Em pronunciamento técnico e formal emitido na sexta‑feira, 4 de setembro, a Advocacia‑Geral da União declarou que não possui competência constitucional ou legal para atender às solicitações da Polícia Federal referentes às operações Compliance Zero e Sem Desconto, investigativas de fraudes em descontos associativos do INSS e irregularidades no Banco Master, fato que se insere no contexto institucional do Supremo Tribunal Federal onde o ministro relator André Mendonça já havia sido citado.
Contexto Institucional e Análise Jurídica da Posicionamento da AGU
A Advocacia‑Geral da União (AGU), por meio de sua Assessoria Especial de Comunicação Social, enfatizou que a ausência de base normativa impede o exercício de atuação criminal nas demandas da Polícia Federal (PF) relacionadas às referidas operações, destacando que a decisão foi fundamentada em análise estrita conduzida por seus advogados, em consonância com decisões procedimentais proferidas pelo ministro relator André Mendonça.
Nos meses de julho e agosto, o advogado‑geral da União, Jorge Messias, participou de diversas reuniões com representantes da AGU, do Ministério da Justiça e Segurança Pública e da própria Polícia Federal, com o objetivo de identificar mecanismos jurídicos adequados para atender às solicitações formais apresentadas pela corporação, sem contudo lograr êxito devido à suposta falta de competência legal.
A instituição ressaltou que a intervenção processual pretendida pela PF poderia acarretar risco de violação à missão constitucional de defesa da União e gerar prejuízos à própria investigação em curso no STF, razão pela qual optou por não adotar as medidas solicitadas.

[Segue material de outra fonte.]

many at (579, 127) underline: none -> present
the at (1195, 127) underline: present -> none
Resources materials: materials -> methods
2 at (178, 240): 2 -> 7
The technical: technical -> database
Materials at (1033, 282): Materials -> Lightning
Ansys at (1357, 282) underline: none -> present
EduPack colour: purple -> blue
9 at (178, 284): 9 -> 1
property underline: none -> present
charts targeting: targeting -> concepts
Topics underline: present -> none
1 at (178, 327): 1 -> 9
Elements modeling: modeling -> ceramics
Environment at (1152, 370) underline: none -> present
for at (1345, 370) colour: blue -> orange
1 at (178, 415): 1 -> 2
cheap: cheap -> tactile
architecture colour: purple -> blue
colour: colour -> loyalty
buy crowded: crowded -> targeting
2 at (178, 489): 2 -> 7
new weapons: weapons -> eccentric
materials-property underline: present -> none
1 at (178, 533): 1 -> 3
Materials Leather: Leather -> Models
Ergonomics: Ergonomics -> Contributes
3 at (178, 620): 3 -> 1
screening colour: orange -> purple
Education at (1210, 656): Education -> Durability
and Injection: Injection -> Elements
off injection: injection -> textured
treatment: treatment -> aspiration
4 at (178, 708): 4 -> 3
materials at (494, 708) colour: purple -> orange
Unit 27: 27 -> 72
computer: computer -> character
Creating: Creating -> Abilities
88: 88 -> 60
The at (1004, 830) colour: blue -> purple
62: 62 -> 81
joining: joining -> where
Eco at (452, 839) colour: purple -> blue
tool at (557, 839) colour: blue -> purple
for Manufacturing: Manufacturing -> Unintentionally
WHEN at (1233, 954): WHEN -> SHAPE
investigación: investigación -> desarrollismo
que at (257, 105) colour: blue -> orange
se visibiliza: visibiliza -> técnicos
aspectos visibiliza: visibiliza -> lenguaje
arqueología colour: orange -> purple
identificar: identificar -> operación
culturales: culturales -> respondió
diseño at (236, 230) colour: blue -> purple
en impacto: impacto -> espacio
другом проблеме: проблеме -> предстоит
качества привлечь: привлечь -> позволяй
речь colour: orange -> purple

A AGU afirma que não há precedente na história institucional de atuação processual da natureza pretendida pela Polícia Federal.
Repercussão Jurídica e Desdobramentos Futuro
A manifestação da AGU ocorreu num momento de intensificação da crise institucional entre os ministros Alexandre de Moraes e André Mendonça no Supremo Tribunal Federal, que envolve diretamente as investigações conduzidas nas operações Compliance Zero e Sem Desconto, após o envio por Moraes de documentos produzidos pela PF ao presidente da Corte, Edson Fachin, no dia 3 de setembro.
Diante do quadro, especialistas apontam que a decisão da AGU pode gerar novos embates no âmbito do STF, ao mesmo tempo em que abre espaço para eventual revisão legislativa ou ajustes regulatórios que clarifiquem a competência da instituição para atuar em questões penais relacionadas ao INSS e ao Banco Master.